● Your goal
Look for "Gemini" in every line of the listing. Copy the lines that have it.

● Listed entries
◇ ◇ ◇ ◇ ◇

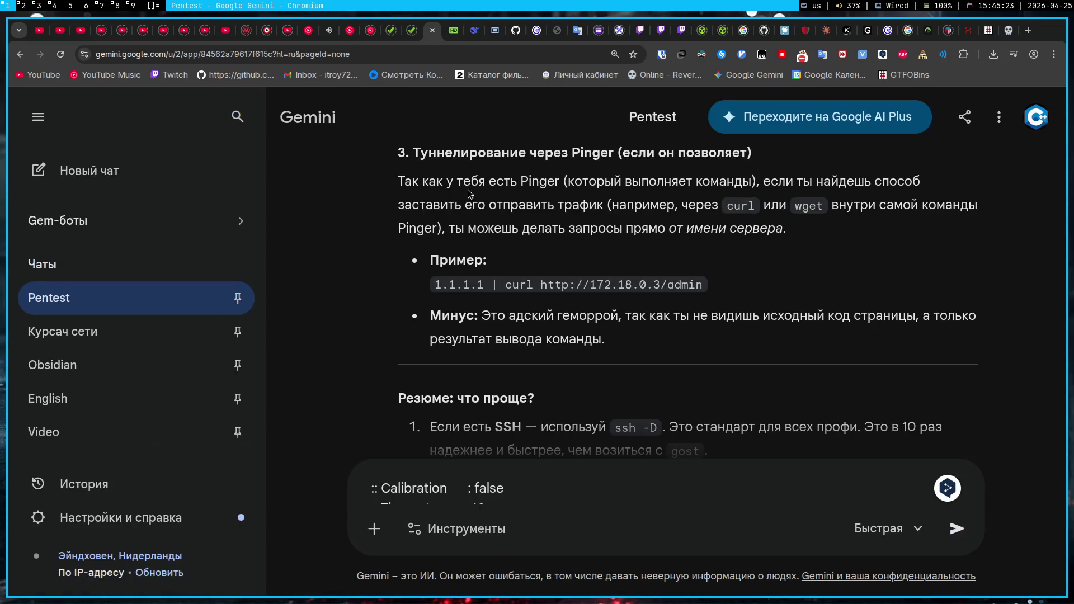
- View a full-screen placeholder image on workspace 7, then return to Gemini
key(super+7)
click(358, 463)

◇ ◇ ◇ ◇ ◇

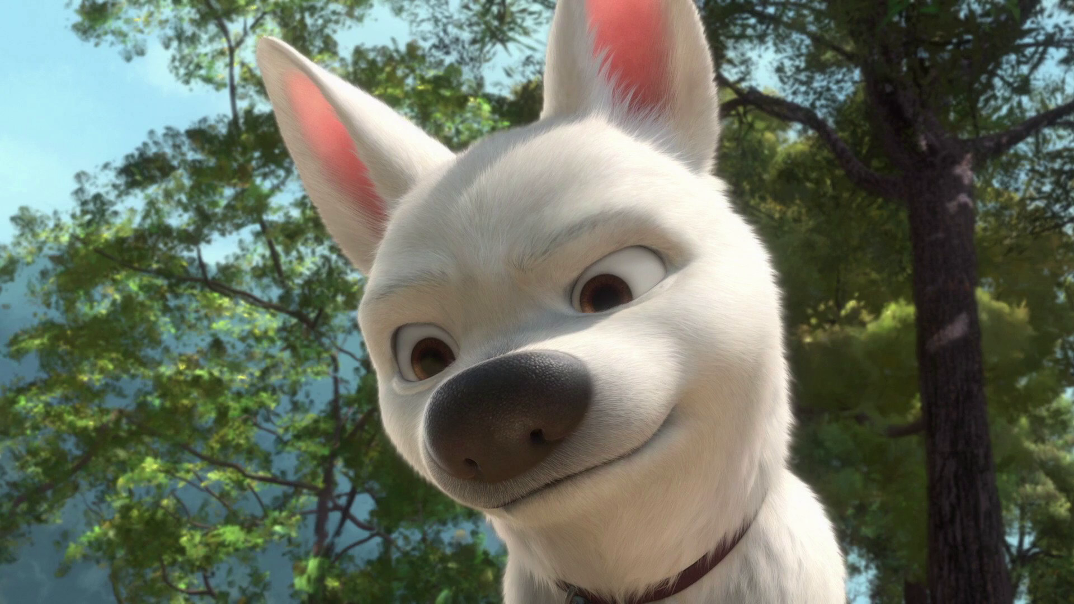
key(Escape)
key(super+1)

◇ ◇ ◇ ◇ ◇

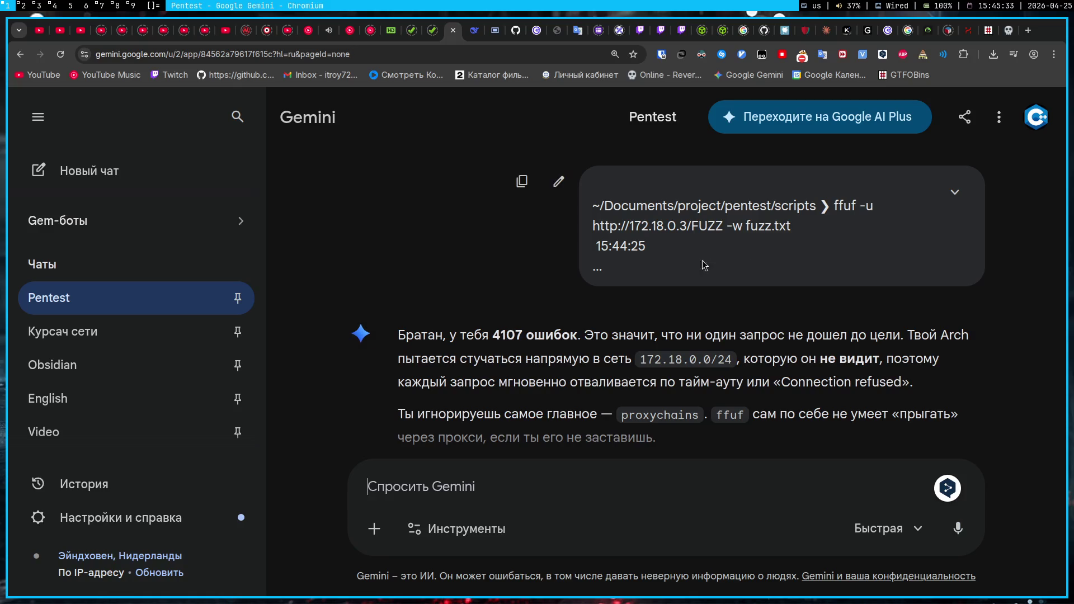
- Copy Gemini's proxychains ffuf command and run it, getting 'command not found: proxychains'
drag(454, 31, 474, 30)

◇ ◇ ◇ ◇ ◇

● Exercise output
- View a full-screen placeholder image on workspace 7, then return to Gemini
- Copy Gemini's proxychains ffuf command and run it, getting 'command not found: proxychains'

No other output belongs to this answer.